Data section:
▬▬▬▬▬▬▬▬▬▬
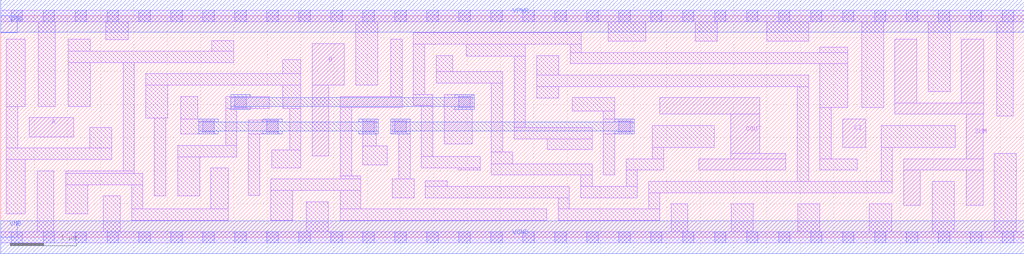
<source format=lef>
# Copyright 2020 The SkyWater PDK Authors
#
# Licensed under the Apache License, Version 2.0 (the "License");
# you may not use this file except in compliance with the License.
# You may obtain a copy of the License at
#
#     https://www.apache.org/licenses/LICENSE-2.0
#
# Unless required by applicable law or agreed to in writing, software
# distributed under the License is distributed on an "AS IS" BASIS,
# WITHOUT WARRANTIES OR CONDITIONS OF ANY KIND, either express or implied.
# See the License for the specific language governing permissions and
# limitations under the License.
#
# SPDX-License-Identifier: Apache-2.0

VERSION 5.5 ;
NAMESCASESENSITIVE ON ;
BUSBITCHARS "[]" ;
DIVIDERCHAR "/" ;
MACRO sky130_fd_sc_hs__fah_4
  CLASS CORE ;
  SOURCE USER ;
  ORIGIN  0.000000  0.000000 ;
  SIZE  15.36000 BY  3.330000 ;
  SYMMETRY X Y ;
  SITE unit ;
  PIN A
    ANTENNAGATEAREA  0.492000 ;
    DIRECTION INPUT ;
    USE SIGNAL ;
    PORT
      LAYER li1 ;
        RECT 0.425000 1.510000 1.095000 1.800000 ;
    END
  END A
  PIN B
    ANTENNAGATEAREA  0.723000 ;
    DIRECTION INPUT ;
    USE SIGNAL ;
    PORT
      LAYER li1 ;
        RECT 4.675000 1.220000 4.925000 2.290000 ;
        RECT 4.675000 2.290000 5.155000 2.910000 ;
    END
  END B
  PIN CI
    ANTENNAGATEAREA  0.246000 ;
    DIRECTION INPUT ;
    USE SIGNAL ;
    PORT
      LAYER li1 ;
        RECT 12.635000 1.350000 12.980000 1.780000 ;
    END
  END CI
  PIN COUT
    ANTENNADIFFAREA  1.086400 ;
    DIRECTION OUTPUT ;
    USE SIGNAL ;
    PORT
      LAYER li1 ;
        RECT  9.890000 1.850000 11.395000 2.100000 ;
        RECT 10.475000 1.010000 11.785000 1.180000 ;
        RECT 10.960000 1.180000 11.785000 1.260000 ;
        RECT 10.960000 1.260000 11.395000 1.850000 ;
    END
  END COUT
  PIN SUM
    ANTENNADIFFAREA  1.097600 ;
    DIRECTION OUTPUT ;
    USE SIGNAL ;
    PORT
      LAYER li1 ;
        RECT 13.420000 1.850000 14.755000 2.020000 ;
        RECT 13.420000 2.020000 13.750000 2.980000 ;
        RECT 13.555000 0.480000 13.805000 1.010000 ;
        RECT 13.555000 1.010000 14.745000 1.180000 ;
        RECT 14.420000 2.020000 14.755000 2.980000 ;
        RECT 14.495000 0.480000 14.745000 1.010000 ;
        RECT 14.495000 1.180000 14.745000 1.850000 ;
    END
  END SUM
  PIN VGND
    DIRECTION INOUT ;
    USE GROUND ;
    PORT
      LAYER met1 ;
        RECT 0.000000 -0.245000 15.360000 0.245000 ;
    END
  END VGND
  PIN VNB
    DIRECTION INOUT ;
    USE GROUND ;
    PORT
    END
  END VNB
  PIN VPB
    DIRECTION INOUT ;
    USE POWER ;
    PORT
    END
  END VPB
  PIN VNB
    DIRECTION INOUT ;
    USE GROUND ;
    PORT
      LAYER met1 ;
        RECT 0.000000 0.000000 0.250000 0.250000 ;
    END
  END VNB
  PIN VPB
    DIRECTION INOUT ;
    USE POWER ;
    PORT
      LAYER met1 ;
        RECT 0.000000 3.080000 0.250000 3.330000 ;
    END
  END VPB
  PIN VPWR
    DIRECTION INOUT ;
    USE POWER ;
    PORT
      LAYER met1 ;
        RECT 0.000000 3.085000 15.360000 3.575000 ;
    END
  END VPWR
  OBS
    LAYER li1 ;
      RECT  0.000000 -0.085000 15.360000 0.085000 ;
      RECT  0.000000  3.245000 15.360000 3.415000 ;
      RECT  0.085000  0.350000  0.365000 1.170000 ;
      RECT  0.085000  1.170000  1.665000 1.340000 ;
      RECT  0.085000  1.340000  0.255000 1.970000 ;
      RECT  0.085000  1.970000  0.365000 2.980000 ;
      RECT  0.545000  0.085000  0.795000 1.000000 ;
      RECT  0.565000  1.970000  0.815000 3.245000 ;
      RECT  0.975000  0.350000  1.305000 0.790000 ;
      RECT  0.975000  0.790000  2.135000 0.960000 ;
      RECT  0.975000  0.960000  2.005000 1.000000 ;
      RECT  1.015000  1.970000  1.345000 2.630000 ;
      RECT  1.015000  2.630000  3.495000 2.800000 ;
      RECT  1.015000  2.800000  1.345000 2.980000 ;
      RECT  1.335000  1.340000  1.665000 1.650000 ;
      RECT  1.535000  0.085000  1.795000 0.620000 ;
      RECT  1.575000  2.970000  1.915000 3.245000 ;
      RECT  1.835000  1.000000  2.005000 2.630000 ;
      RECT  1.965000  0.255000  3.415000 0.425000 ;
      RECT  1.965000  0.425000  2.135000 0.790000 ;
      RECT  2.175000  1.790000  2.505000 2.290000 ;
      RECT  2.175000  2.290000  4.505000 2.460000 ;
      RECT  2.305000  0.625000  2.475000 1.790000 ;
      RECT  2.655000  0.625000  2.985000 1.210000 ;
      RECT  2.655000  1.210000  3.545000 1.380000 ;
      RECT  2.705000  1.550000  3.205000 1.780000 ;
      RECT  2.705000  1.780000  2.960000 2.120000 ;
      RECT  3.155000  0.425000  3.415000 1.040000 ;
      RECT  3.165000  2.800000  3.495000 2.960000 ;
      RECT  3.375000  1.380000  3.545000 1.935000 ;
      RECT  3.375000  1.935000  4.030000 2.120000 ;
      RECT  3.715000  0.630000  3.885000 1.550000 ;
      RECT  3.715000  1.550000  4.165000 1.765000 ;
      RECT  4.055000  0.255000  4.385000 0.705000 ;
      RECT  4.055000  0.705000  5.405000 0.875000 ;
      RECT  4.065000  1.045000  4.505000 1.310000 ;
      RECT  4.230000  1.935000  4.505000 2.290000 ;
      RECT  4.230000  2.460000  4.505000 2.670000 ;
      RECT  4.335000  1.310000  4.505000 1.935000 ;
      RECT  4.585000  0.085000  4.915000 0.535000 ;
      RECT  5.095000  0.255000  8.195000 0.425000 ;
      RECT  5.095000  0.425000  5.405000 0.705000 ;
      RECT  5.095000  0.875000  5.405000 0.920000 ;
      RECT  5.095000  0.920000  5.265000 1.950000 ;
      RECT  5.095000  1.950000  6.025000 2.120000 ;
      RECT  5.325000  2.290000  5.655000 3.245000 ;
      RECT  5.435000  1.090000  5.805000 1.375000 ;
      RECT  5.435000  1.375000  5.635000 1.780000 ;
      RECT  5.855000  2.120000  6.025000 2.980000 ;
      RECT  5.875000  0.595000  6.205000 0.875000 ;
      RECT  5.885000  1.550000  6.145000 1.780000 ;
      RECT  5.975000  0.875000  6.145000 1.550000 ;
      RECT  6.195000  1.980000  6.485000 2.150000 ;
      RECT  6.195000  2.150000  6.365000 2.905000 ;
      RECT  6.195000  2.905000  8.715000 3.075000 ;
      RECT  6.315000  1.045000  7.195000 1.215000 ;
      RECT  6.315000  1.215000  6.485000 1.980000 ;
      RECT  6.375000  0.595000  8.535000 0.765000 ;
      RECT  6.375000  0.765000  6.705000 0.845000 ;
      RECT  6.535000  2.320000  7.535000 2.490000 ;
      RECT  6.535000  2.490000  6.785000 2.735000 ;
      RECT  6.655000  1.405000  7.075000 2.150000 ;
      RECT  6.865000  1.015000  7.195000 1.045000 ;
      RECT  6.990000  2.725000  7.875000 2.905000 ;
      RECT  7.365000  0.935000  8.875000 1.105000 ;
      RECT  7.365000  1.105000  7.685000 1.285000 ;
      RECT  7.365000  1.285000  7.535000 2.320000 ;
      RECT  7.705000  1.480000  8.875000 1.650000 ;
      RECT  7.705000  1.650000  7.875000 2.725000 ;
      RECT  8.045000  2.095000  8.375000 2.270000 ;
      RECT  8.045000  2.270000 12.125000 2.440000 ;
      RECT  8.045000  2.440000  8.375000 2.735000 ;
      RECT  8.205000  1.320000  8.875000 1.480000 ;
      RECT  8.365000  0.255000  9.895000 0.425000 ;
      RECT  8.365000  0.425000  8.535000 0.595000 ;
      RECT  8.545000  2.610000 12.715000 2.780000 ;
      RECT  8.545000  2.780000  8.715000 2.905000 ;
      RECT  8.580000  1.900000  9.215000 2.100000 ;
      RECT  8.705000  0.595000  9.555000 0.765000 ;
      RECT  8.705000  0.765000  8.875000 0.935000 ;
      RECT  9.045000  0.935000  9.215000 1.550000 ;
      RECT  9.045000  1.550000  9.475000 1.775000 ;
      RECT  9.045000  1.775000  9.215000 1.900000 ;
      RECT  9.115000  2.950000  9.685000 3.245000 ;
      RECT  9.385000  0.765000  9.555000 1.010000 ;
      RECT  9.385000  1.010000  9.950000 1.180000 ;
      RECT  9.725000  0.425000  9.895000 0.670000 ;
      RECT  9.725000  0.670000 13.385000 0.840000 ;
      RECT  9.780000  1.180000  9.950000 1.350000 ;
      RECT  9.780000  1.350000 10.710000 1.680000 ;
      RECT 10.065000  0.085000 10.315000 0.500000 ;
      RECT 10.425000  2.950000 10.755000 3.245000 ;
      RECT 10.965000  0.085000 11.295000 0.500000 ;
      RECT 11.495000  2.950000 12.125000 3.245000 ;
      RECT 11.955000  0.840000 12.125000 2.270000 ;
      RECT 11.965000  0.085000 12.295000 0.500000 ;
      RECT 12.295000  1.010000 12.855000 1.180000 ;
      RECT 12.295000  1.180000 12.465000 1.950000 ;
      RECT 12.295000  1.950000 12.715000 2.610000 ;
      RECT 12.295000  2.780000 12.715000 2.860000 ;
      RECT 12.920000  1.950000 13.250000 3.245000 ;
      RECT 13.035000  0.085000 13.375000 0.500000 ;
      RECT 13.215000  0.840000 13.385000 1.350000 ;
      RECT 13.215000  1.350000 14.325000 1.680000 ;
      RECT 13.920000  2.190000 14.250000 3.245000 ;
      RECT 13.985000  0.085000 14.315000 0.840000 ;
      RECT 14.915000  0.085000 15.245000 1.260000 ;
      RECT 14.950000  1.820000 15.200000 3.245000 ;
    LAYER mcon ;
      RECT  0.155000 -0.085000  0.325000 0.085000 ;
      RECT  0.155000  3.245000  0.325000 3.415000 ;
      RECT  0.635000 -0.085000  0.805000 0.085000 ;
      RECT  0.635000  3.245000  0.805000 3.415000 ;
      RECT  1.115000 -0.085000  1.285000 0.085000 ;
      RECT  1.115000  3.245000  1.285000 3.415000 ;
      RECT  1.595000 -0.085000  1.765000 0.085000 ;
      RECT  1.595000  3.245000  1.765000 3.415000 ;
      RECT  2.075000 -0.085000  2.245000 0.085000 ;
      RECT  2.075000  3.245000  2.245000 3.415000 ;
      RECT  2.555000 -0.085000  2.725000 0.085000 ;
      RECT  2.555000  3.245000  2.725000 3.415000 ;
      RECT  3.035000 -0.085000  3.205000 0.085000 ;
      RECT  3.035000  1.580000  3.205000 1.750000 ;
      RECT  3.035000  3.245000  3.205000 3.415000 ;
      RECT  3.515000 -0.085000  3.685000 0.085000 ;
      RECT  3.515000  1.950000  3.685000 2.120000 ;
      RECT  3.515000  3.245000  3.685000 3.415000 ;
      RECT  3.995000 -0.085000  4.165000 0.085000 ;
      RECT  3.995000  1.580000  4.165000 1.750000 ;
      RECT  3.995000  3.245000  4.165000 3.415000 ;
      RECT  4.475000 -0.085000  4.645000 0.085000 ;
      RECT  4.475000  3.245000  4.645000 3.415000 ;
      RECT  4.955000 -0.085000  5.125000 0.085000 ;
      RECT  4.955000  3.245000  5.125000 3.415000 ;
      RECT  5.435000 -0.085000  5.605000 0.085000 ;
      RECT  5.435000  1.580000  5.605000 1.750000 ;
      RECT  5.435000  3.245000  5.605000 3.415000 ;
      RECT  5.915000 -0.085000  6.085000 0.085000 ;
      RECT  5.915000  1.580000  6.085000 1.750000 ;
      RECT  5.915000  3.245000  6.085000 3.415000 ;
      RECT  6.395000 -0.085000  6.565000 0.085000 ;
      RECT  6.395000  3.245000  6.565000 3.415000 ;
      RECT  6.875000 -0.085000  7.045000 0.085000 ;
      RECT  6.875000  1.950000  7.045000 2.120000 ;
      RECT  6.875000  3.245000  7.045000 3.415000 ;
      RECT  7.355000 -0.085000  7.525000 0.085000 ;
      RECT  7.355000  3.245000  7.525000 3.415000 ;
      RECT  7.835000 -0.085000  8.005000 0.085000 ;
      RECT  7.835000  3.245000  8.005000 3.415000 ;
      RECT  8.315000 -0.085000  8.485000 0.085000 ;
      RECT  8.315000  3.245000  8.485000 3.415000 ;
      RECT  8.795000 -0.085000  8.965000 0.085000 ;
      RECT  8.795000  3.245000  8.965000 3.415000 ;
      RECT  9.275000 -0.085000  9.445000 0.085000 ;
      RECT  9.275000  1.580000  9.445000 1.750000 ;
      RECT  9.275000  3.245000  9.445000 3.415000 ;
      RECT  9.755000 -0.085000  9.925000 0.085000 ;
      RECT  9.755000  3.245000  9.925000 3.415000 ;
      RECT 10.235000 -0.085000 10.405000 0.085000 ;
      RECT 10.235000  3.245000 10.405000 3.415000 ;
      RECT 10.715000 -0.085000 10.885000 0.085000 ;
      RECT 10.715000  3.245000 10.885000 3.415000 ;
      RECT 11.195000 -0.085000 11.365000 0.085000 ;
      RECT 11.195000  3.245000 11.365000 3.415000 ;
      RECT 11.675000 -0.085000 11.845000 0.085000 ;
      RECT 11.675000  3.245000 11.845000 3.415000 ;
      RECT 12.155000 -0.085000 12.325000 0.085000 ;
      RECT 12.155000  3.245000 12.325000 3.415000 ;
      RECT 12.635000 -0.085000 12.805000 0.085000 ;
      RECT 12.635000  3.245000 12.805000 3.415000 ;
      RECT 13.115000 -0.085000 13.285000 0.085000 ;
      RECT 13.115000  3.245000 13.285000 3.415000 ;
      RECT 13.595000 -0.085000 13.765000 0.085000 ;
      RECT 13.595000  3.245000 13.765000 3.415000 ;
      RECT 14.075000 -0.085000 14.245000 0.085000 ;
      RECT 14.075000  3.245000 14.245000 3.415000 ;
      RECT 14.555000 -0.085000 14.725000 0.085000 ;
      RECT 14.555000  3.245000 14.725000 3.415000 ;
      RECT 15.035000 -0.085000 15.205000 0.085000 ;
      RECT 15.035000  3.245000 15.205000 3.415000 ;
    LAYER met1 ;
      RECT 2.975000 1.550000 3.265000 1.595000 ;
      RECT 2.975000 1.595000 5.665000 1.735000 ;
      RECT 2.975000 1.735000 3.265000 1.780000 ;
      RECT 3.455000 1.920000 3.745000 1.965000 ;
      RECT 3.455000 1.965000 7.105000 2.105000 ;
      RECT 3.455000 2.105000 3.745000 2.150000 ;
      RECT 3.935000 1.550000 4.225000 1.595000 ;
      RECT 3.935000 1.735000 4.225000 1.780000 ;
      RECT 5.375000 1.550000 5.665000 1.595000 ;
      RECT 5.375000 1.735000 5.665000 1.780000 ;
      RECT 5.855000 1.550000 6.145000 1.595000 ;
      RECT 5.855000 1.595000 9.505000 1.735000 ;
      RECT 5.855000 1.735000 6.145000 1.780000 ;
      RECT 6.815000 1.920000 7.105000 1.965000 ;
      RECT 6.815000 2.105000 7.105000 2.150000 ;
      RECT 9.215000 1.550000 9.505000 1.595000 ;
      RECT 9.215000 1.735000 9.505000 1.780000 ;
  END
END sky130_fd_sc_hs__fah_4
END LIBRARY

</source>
▬▬▬▬▬▬▬▬▬▬
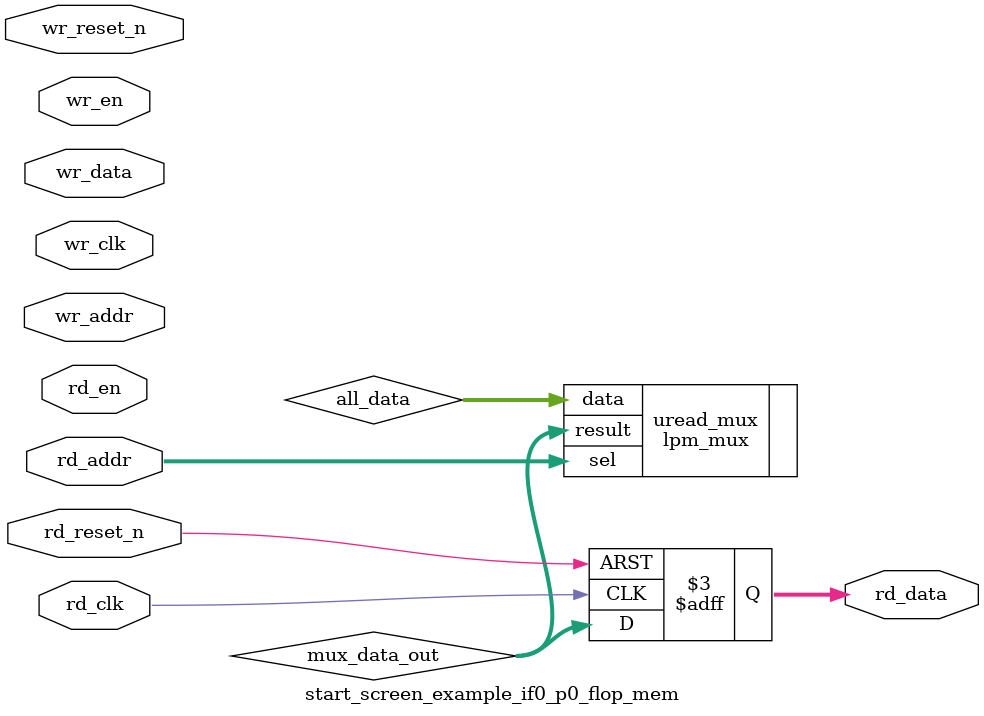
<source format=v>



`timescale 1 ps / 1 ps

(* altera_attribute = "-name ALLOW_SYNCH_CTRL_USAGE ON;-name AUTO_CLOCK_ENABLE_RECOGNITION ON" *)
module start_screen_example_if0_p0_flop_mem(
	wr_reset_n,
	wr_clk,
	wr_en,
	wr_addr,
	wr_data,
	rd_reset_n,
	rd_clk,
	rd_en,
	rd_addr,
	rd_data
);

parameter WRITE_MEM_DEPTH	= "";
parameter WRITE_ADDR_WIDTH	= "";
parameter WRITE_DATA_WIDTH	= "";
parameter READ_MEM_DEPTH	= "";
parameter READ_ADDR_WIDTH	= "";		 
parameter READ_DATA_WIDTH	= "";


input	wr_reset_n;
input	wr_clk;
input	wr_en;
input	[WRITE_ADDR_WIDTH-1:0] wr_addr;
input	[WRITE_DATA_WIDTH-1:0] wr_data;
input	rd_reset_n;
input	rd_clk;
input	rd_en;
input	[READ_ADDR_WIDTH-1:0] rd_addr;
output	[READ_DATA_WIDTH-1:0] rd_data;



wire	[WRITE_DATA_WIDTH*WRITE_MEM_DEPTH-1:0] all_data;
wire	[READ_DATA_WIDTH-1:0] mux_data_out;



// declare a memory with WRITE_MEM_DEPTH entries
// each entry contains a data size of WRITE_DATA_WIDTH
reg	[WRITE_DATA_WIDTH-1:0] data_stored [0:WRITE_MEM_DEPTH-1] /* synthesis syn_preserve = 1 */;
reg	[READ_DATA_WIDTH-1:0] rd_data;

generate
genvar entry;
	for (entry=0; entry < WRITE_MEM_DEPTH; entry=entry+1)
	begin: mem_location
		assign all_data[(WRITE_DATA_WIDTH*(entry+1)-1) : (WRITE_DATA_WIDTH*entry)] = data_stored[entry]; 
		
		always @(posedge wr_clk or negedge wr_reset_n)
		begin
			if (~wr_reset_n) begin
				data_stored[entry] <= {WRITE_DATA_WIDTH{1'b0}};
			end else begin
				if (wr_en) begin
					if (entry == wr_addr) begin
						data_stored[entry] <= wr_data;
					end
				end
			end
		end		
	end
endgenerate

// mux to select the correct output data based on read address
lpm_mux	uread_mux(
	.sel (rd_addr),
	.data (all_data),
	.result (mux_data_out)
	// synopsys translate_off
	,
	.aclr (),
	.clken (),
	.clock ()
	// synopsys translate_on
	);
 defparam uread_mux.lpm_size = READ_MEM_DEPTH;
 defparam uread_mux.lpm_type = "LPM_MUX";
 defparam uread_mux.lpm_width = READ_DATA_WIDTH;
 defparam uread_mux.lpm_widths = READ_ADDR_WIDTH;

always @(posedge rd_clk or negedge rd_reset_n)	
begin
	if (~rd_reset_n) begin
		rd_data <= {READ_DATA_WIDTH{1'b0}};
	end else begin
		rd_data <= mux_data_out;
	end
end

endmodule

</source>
▬▬▬▬▬▬▬▬▬▬
What needs to be done:
Write down, word for word, the lines above from the one containing "8.875000 0.935000 ;" through the one containing "0.325000 3.415000 ;", both ends included.

Expected output:
      RECT  8.705000  0.765000  8.875000 0.935000 ;
      RECT  9.045000  0.935000  9.215000 1.550000 ;
      RECT  9.045000  1.550000  9.475000 1.775000 ;
      RECT  9.045000  1.775000  9.215000 1.900000 ;
      RECT  9.115000  2.950000  9.685000 3.245000 ;
      RECT  9.385000  0.765000  9.555000 1.010000 ;
      RECT  9.385000  1.010000  9.950000 1.180000 ;
      RECT  9.725000  0.425000  9.895000 0.670000 ;
      RECT  9.725000  0.670000 13.385000 0.840000 ;
      RECT  9.780000  1.180000  9.950000 1.350000 ;
      RECT  9.780000  1.350000 10.710000 1.680000 ;
      RECT 10.065000  0.085000 10.315000 0.500000 ;
      RECT 10.425000  2.950000 10.755000 3.245000 ;
      RECT 10.965000  0.085000 11.295000 0.500000 ;
      RECT 11.495000  2.950000 12.125000 3.245000 ;
      RECT 11.955000  0.840000 12.125000 2.270000 ;
      RECT 11.965000  0.085000 12.295000 0.500000 ;
      RECT 12.295000  1.010000 12.855000 1.180000 ;
      RECT 12.295000  1.180000 12.465000 1.950000 ;
      RECT 12.295000  1.950000 12.715000 2.610000 ;
      RECT 12.295000  2.780000 12.715000 2.860000 ;
      RECT 12.920000  1.950000 13.250000 3.245000 ;
      RECT 13.035000  0.085000 13.375000 0.500000 ;
      RECT 13.215000  0.840000 13.385000 1.350000 ;
      RECT 13.215000  1.350000 14.325000 1.680000 ;
      RECT 13.920000  2.190000 14.250000 3.245000 ;
      RECT 13.985000  0.085000 14.315000 0.840000 ;
      RECT 14.915000  0.085000 15.245000 1.260000 ;
      RECT 14.950000  1.820000 15.200000 3.245000 ;
    LAYER mcon ;
      RECT  0.155000 -0.085000  0.325000 0.085000 ;
      RECT  0.155000  3.245000  0.325000 3.415000 ;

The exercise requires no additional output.